In healthcare we tend to fall for the trap of feeling like stepchildren or victims-that the world is out after us. But good organizations and leaders are looking at this as an opportunity to not only survive, but to grow.
But it's hard to get past the anxiety and see the possibilities when we're so deluged by negative news every day.
Well, I don't care what profession you're in. If you turn on the TV and you let Bloomberg go by on the scroll every morning, it's hard to move forward. I travel for a living, but if I was constantly turning on the Weather Channel and seeing how most of the nation is going to be covered in blizzards, I'd never want to go outside. So spending a lot of time listening to economic gloom and doom can paralyze you with a lot of analytical despondency, rather than an attitude of “let's get busy.” As leaders we need to focus on the opportunities.
We could work with community colleges to provide retraining opportunities for people to transition into healthcare careers. We could go to schools and talk to kids whose parents are going through layoffs about healthcare careers in the future, and how we even have jobs for people who are still in high school or going to college. We could work with the Chamber of Commerce on solutions in our local economy. A community may not get that local manufacturer back again or ever, but maybe we could use economic development funds to create an enterprise zone for healthcare jobs.
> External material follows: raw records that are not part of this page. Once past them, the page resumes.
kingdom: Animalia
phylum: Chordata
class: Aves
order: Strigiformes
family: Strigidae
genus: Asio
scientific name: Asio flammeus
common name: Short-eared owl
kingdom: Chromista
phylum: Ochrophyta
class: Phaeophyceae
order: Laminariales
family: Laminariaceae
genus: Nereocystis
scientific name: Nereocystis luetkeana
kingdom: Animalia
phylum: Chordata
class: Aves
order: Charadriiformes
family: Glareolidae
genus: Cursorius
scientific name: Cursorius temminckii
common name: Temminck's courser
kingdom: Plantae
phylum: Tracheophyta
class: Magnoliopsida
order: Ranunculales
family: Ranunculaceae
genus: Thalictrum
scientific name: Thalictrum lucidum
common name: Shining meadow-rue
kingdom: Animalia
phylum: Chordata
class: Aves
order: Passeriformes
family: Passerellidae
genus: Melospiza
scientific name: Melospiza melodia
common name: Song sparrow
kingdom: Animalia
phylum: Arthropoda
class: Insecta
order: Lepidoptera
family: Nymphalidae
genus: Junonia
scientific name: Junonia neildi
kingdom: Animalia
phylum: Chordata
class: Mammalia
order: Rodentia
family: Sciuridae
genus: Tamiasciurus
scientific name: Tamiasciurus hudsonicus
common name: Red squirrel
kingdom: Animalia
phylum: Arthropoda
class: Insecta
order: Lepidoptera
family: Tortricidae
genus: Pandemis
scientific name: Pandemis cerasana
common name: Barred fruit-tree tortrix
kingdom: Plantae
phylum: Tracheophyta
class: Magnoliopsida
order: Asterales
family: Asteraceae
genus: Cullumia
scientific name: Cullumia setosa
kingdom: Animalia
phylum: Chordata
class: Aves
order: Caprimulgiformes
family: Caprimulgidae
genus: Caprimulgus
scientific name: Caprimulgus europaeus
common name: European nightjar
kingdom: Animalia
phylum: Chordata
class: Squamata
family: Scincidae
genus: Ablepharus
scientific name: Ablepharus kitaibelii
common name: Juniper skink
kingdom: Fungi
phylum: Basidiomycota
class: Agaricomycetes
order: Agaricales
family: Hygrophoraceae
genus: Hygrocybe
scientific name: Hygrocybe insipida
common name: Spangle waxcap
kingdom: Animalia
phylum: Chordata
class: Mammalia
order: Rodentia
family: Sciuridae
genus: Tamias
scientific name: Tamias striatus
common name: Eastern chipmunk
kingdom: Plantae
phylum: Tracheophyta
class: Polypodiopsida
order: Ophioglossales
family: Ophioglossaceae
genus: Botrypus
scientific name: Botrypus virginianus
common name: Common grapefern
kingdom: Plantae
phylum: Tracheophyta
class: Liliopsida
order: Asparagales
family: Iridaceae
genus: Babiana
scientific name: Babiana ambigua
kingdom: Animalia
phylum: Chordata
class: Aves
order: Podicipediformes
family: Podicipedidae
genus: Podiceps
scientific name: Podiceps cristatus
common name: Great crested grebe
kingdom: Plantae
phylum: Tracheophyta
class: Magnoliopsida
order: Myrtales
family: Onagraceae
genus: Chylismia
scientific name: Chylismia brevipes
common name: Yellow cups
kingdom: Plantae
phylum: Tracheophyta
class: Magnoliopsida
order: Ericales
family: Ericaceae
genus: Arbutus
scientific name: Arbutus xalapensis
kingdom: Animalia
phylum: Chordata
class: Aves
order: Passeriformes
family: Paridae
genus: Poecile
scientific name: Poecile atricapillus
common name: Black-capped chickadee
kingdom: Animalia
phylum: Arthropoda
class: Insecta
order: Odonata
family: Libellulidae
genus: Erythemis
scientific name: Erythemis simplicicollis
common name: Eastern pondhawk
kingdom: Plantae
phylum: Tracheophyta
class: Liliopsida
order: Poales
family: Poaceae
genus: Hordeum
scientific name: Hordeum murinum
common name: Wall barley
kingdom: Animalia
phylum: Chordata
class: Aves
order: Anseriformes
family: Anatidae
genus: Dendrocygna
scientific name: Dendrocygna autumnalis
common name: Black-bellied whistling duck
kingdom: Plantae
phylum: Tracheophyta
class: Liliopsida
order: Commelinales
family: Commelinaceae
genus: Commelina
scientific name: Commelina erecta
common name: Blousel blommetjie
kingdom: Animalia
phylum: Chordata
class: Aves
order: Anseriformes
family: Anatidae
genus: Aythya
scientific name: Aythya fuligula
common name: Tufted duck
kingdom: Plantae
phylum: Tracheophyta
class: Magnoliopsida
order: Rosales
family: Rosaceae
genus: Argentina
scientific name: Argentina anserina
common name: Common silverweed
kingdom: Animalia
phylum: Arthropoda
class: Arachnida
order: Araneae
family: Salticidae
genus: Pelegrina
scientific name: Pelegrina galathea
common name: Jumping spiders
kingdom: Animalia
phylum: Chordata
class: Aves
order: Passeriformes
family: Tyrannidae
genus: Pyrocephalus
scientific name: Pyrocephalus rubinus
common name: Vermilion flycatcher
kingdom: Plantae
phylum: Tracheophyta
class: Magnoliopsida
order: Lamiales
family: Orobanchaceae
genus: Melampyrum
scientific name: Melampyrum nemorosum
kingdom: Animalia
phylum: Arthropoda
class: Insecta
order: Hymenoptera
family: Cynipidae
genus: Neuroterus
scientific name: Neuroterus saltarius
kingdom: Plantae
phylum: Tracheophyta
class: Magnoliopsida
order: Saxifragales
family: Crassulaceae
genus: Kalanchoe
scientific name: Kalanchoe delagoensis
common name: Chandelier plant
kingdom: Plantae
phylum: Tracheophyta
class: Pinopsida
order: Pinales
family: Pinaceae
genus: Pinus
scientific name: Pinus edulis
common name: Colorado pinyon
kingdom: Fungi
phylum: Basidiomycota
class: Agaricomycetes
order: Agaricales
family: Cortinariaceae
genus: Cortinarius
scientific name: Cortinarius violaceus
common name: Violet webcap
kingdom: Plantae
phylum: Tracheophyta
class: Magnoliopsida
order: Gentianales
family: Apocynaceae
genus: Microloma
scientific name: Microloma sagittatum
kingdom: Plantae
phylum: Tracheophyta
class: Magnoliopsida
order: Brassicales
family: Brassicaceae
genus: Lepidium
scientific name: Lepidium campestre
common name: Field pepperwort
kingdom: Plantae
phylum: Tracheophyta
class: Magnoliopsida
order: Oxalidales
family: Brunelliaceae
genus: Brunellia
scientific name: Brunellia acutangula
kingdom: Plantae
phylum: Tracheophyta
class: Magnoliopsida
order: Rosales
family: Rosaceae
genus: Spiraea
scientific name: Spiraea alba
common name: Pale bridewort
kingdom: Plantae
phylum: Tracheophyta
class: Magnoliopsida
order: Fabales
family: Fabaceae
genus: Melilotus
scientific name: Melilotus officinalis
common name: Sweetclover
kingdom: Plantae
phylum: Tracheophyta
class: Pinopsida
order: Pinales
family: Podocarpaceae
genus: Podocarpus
We also could mobilize our efforts to think smart about our own folks. If we hire someone whose spouse is the primary breadwinner and gets laid off, we're vulnerable that they might have to move out of the community. So we need to think about how to retain people. We should also be looking at job-sharing opportunities for part-time positions, to see if instead of needing half a nurse on this shift and half on another, we could give one person a full-time job. We could even job share with other healthcare organizations.
On top of that, we could think smart about helping our people save money during this downturn by carpooling. Not only will that help green the planet, but it will green up their pocketbooks. Some clients I'm working with right now are using a shuttle bus to pick up people from a town down the road and take them back home. There are a lot of creative possibilities.